FDIC and others have promulgated ideas and options for deposit insurance reform. Most acknowledge the current system has done its job in promoting stability. And all accept reform is a complex issue with no clear cut, obvious path. Policymakers, consumer advocates, thinktanks, and bankers make compelling cases for changes along three broad paths: limited/no expansion of current scheme; targeted-type changes based on account type and/or amount; or blanket insurance on all accounts.

As I mentioned earlier in my comments, any insurance reform should remain centered on impacts to consumer protection (individuals and businesses) and confidence in the stability of our banking system.
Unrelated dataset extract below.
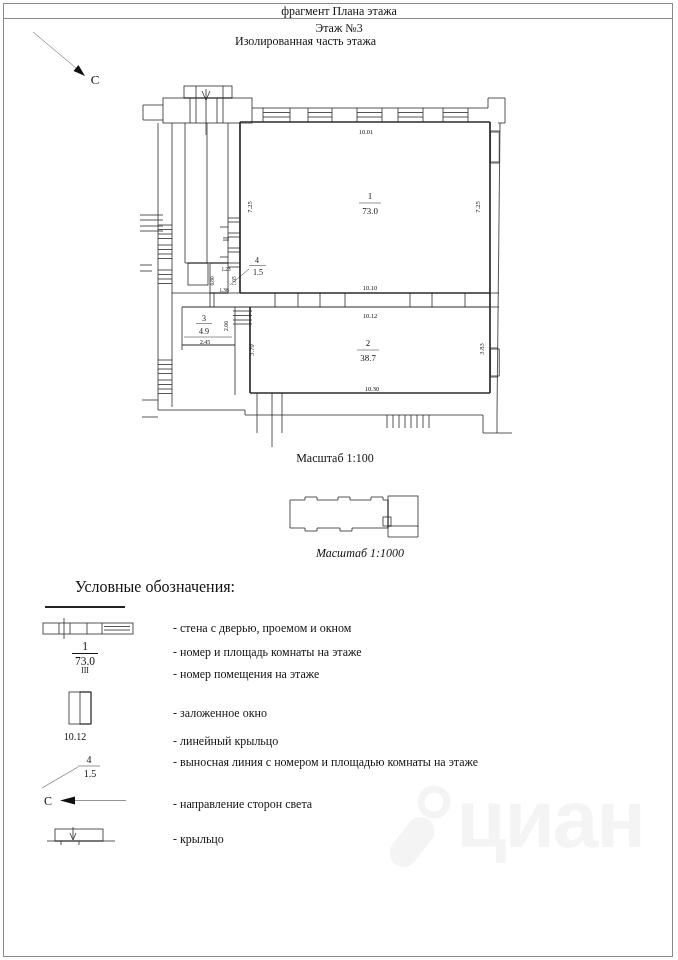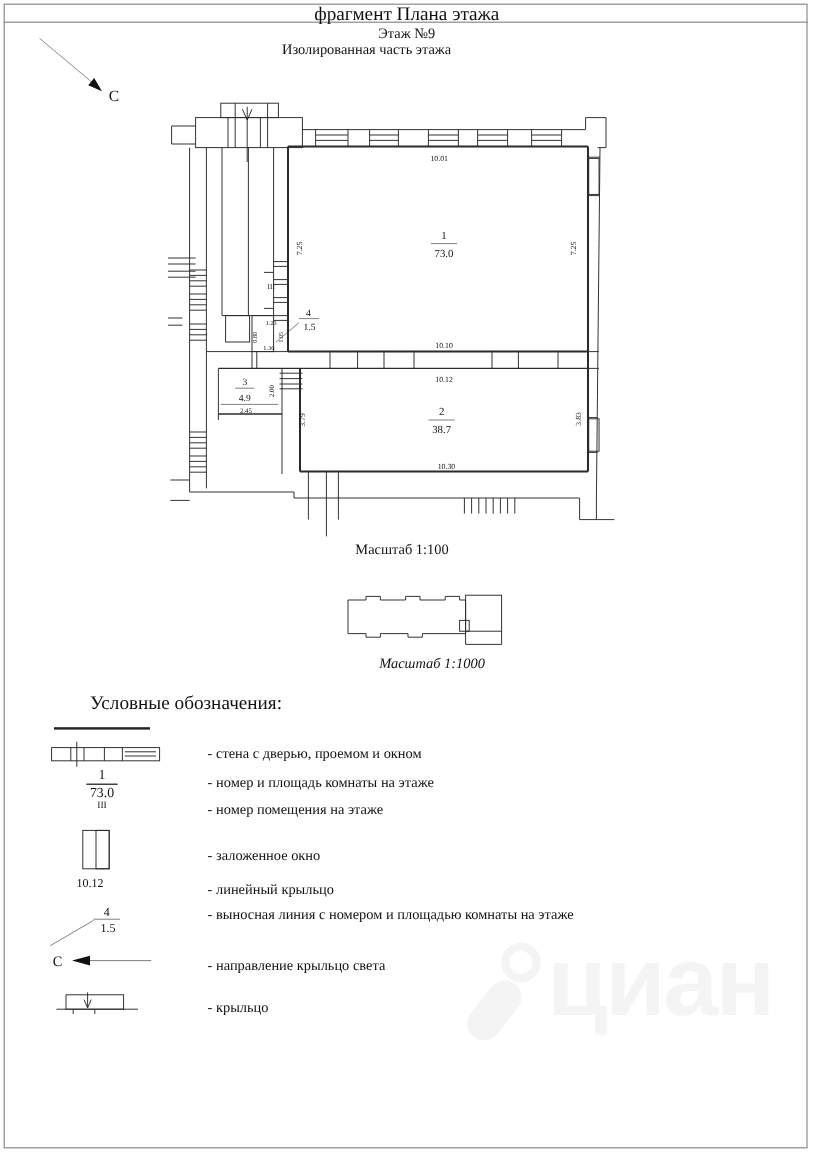"фрагмент Плана этажа" .doc-title { font-size: 16px -> 12px }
Bankers and policymakers must maintain those two objectives highest, among others. All current proposals are thoughtful about identifying impacts on moral hazard, risk taking, who bears the cost, who rides free, who wins and who is possibly harmed. And finally, while important to bankers, earnings impacts are a tertiary consideration when weighed against those objectives, especially given deposit insurance's value during a crisis. Invested capital is a powerful force and will always find a return.

Given the changing risk landscape, reform options should also account for changes in risk factors from the last crisis which I outlined earlier in my remarks. Reform must rigorously assess unintended consequences of making policy changes. Though taking no action can be damaging as well - new risks can fester unchecked with outdated policy tools. Implied guarantees can grow as shadow market participants conclude that insurance may inevitably someday apply to their activities.

Finally, should a bank wind up in FDIC receivership, resolution should also consider long-term competitive concentrations beyond just expedited, low-cost resolutions. FDIC has proven to be an effective insurance provider and manager of banks in receivership. Congress should consider providing FDIC additional stand-in tools beyond the Systemic Risk Exemption to resolve failed banks in a manner that does not cause deposit and asset concentrations in large institutions after a crisis.

Conclusion

No regulatory scheme, nor deposit insurance reform can totally account for excessive risk taking, poor management, and bad behavior. Policymakers should accept that it is hard enough for banks to keep up with technology and changes in the financial system. It is even a bigger challenge for regulators and Congress to match that pace. I respectfully ask that any reform should keep the tenets expressed here in mind, particularly with respect to consumers and systemic risk. Do not let the pursuit of perfection be the enemy of good. Even with the best tools, there are going to be mistakes in oversight. But our job as policymakers and bankers is to minimize unintended impacts, protect consumers and businesses, and perpetuate confidence in the banking system. I suspect this will be one of several hearings and discussions surrounding the deposit insurance fund and appreciate the committee's focus and attention to this important pillar of support for our industry.

Thank you once again for the opportunity to testify before the Committee and I look forward to answering your questions.